L’adolescent subirait, au prétexte d’authenticité, les états d’âme de l’adulte. Toute autre est l’AAA qui donne du sens à ses affects qui sont conçus dans un but précis : aider le jeune à retrouver une estime de soi et une valorisation personnelle lui permettant de progresser dans sa relation aux autres. Il ne s’agit donc pas que le professionnel utilise cette relation en la centrant sur lui. Et, c’est là le cinquième et dernier grand principe que nous évoquerons ici : la relation affective doit bien être centrée sur le jeune et non combler un manque chez l’adulte. « Travailler avec des gens qui demandent, c’est prendre une assurance contre la mort, la solitude, le non-amour, la vieillesse, à côté d’autres motivations.
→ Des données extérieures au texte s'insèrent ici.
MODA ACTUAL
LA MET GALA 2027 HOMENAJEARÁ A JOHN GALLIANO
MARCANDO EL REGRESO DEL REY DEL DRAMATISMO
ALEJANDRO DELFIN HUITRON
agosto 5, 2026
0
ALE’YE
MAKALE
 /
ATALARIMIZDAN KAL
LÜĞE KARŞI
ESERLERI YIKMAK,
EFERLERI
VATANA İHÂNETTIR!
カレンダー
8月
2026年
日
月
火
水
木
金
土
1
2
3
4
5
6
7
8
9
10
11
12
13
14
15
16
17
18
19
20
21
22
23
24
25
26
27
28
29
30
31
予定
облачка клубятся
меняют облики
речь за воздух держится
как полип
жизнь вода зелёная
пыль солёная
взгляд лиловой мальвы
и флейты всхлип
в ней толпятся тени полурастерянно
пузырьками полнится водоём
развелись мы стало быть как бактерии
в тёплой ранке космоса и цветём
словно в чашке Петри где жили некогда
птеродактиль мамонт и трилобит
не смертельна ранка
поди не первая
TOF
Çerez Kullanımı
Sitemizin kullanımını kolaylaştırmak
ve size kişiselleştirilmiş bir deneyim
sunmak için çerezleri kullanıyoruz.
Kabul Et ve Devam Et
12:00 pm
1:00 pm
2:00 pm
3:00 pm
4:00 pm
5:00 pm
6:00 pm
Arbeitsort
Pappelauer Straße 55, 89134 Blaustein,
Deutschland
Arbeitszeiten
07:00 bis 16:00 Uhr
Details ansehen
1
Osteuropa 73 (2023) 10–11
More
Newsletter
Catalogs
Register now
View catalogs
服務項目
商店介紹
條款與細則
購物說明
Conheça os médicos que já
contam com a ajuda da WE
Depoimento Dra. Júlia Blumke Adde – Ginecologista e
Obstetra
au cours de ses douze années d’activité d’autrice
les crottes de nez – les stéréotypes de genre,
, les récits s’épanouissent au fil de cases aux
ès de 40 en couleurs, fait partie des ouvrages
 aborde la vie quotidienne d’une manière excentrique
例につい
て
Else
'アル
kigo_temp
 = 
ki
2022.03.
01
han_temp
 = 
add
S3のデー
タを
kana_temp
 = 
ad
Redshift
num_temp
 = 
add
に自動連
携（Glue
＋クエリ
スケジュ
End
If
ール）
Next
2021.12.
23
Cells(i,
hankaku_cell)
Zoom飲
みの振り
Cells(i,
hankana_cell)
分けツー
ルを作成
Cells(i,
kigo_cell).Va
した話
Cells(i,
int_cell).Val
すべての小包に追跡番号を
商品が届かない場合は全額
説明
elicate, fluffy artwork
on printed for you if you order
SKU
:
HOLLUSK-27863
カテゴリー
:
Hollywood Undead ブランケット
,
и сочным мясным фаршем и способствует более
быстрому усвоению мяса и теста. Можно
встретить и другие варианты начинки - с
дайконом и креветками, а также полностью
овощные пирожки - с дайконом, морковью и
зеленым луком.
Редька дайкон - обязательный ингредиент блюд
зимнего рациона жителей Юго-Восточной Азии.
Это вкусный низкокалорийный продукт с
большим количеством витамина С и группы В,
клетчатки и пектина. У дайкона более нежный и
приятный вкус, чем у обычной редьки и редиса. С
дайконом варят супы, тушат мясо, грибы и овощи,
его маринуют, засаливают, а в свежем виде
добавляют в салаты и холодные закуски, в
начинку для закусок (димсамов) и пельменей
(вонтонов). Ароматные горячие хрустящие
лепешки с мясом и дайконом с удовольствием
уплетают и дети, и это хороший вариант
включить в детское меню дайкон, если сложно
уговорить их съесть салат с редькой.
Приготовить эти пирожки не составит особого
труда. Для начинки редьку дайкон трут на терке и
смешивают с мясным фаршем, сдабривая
Et, si nous nous gratifions au passage, c’est autant de gagné pour tout le monde […] Encore, faut-il que ce bénéfice personnel, non négligeable ne soit pas le but ultime de notre action » (p.46).

À une extrémité, l’on trouve une relation qui se prétend neutre et qui est volontairement désaffectivée. A l’autre bout de la chaîne, un copinage qui abolit les différences de statut et de génération. Entre le face à face froid et distant d’un côté, le rapport fusionnel et confusionnel de l’autre, il y a cet engagement affectif, authentique, inconditionnel, conscient et centré sur l’enfant ou l’adolescent.